■ **Problem to solve**
An exact copy of the data below is required; return it in full.
***** Record excerpts *****
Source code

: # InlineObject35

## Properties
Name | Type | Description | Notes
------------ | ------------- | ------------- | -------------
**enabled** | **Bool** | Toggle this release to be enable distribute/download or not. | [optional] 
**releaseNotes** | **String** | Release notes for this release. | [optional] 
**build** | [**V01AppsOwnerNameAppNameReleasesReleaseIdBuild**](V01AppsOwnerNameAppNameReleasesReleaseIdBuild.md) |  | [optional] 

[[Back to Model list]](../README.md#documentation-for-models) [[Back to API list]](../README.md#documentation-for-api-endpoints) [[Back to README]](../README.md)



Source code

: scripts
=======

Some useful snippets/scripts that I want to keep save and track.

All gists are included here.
*****
■ **Task solution**
Source code

: # InlineObject35

## Properties
Name | Type | Description | Notes
------------ | ------------- | ------------- | -------------
**enabled** | **Bool** | Toggle this release to be enable distribute/download or not. | [optional] 
**releaseNotes** | **String** | Release notes for this release. | [optional] 
**build** | [**V01AppsOwnerNameAppNameReleasesReleaseIdBuild**](V01AppsOwnerNameAppNameReleasesReleaseIdBuild.md) |  | [optional] 

[[Back to Model list]](../README.md#documentation-for-models) [[Back to API list]](../README.md#documentation-for-api-endpoints) [[Back to README]](../README.md)



Source code

: scripts
=======

Some useful snippets/scripts that I want to keep save and track.

All gists are included here.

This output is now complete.